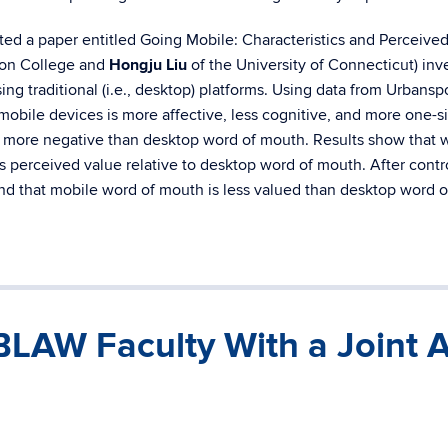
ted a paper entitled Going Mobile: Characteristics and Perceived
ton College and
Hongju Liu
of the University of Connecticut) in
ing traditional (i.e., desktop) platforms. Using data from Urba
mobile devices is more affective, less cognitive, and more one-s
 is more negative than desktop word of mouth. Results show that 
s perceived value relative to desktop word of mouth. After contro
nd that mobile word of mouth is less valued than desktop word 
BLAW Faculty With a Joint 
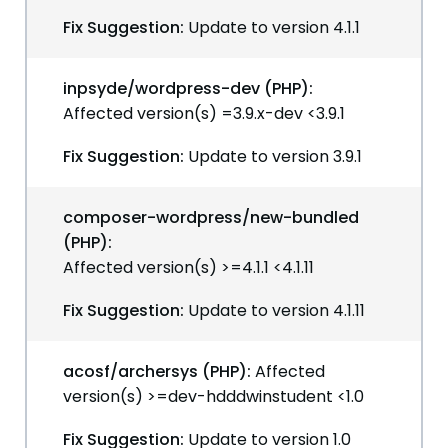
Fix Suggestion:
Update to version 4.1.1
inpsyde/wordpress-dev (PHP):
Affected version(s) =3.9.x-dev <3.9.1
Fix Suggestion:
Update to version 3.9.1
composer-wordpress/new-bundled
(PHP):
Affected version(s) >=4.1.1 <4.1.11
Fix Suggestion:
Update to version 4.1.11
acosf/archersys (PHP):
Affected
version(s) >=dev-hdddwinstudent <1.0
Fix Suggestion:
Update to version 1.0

---

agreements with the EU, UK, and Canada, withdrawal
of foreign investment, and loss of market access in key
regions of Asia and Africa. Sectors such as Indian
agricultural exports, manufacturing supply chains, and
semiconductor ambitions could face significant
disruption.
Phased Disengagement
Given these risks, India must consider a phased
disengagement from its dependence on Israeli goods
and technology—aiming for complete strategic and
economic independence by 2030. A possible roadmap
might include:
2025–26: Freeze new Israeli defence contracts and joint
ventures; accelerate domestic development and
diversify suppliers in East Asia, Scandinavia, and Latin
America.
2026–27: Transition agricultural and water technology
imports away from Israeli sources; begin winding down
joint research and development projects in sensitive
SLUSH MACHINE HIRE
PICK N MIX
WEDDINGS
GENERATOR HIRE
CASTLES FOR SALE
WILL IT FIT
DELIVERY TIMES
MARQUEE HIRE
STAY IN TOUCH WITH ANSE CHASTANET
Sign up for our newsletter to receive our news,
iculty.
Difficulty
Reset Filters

---

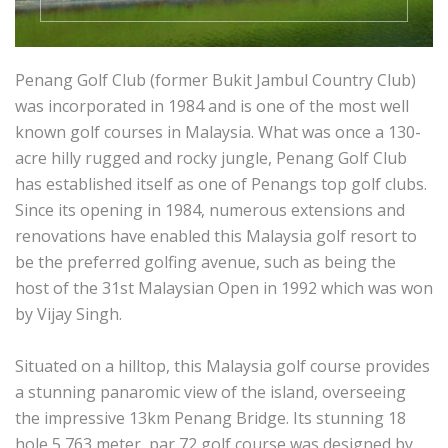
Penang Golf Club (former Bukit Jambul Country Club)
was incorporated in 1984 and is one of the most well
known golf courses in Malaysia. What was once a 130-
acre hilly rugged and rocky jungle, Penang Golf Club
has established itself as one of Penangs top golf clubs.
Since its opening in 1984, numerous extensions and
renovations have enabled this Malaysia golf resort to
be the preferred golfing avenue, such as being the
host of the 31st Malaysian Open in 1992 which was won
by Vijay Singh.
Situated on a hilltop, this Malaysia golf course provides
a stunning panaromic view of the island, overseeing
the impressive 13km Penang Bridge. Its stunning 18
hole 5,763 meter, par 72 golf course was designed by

» TASK TO COMPLETE: Search the entries for the string "than" and return each line where it turns up.

» ANSWER FOR THIS EXERCISE:
 is more negative than desktop word of mouth. Results show that 
nd that mobile word of mouth is less valued than desktop word 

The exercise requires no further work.